FILE - In this April 4, 2018 file photo, a U.S. soldier sits on his armored vehicle on a road leading to the front line in Manbij, Syria.

Days after U.S. President Donald Trump repeated his call to bring home U.S. forces from Syria, defense officials insisted there's been no shift in strategy or to U.S. policy.

"Nothing actually has changed," Lt. Gen. Kenneth McKenzie told Pentagon reporters during a briefing Thursday.

"We've always thought that as we reach finality against ISIS in Syria, we're going to adjust the level of our presence there," McKenzie added, using an acronym for the Islamic State terror group.
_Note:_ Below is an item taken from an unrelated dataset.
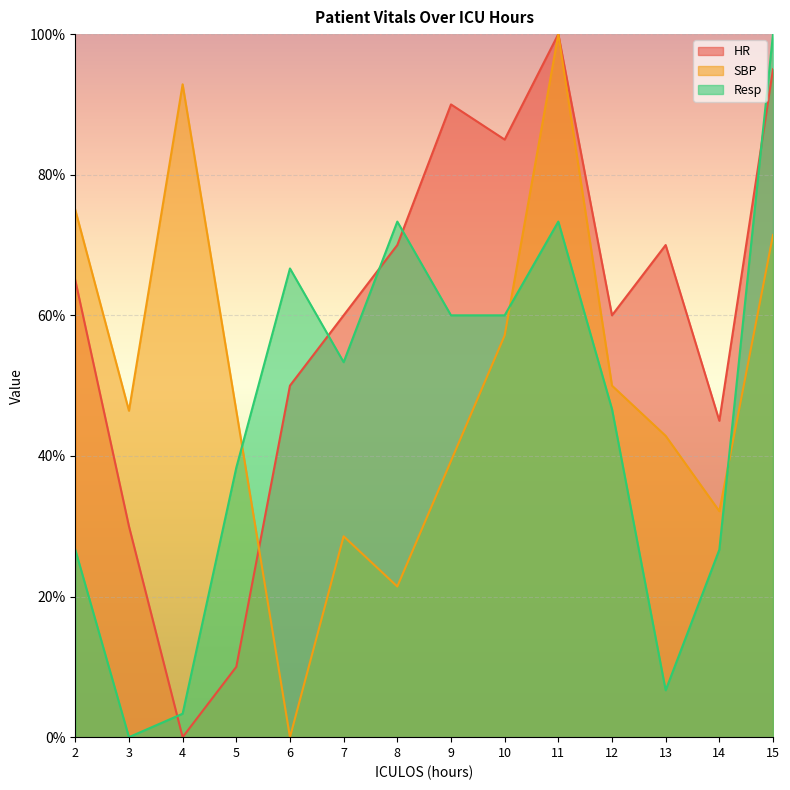

Between 10 and 7, which is larger?

10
Pentagon spokeswoman Dana White and Marine Lt. Gen. Kenneth McKenzie Jr. brief the media at the Pentagon in this April 5, 2018 photo in Washington, D.C.
Pentagon spokeswoman Dana White and Marine Lt. Gen. Kenneth McKenzie Jr. brief the media at the Pentagon in this April 5, 2018 photo in Washington, D.C.

The U.S. has about 2,000 troops stationed in Syria as part of its ongoing efforts to destroy IS and dismantle the group's self-declared caliphate.
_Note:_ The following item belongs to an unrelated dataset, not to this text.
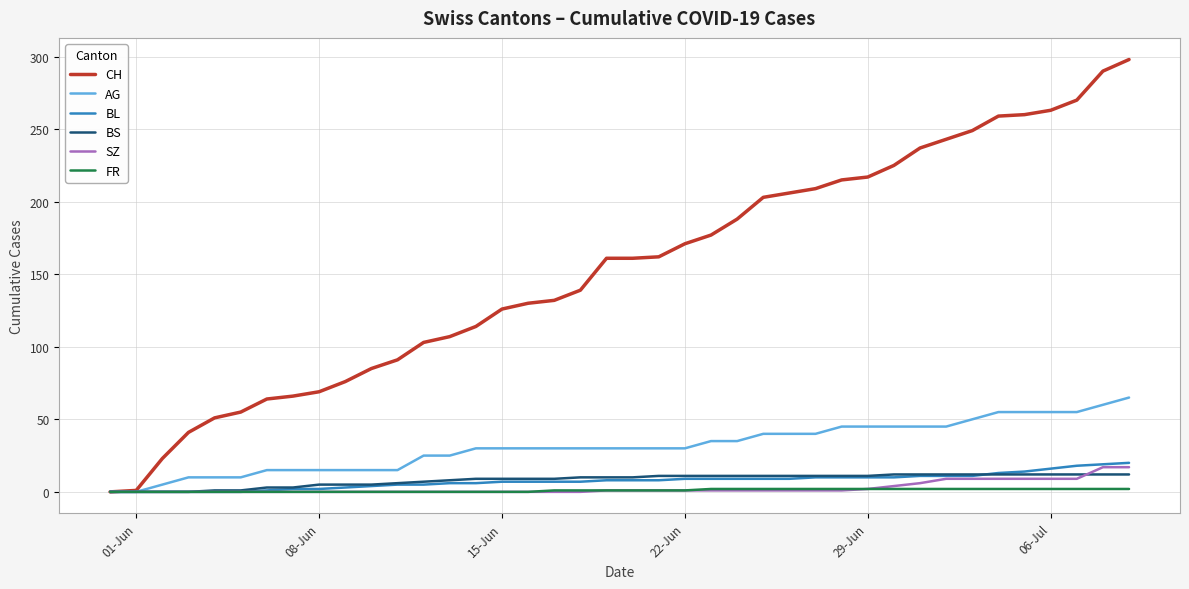

Which series has the widest spread of values?

CH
But Trump has signalled twice in recent weeks that the time for U.S. forces to leave Syria was near.

"I want to bring our troops back home," Trump said Tuesday during a news conference at the White House with the heads of three Baltic nations, adding he would "be making a decision very quickly."

But in statement issued Wednesday, the White House said only that the involvement of U.S. forces in Syria is "coming to a rapid end."
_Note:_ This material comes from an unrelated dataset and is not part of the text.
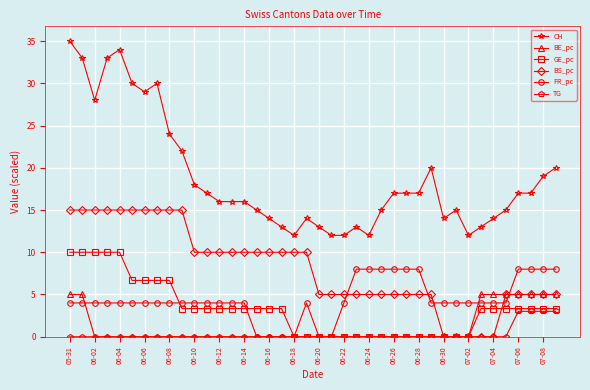

At how many categories does at least one series exceed 31?

4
Despite the president's statements, top military officials have been more cautious, urging a continued U.S. role even as the fight against IS winds down.

Gen. Joseph Votel speaks during a news conference with Defense Secretary Jim Mattis at the Pentagon, April 11, 2017. The commander of U.S. Central Command said it is looking to counter Iranian influence in the Middle East via cyberspace.
Gen. Joseph Votel speaks during a news conference with Defense Secretary Jim Mattis at the Pentagon, April 11, 2017. The commander of U.S. Central Command said it is looking to counter Iranian influence in the Middle East via cyberspace.

"There still are some areas where they [IS] are present and that we will have to continue to operate on," U.S. Central Command's Gen. Joseph Votel, who commands U.S. forces in the Middle East, said earlier this week during an appearance in Washington.

"The hard part I think is in front of us," Votel added. "There is a military role in this, certainly in the stabilization phase."

U.S. allies in the region have also expressed alarm, saying a withdrawal would "send a frightening message."

Still, defense officials Thursday downplayed any concerns, saying there was no timeline for pulling U.S. troops from Syria and that their only criteria remained the defeat of IS.

"I've heard rumors of people talking of withdrawal," Chief Pentagon spokeswoman Dana White told reporters. "I know the president said very soon because we have been very successful with defeating ISIS, but it's not over."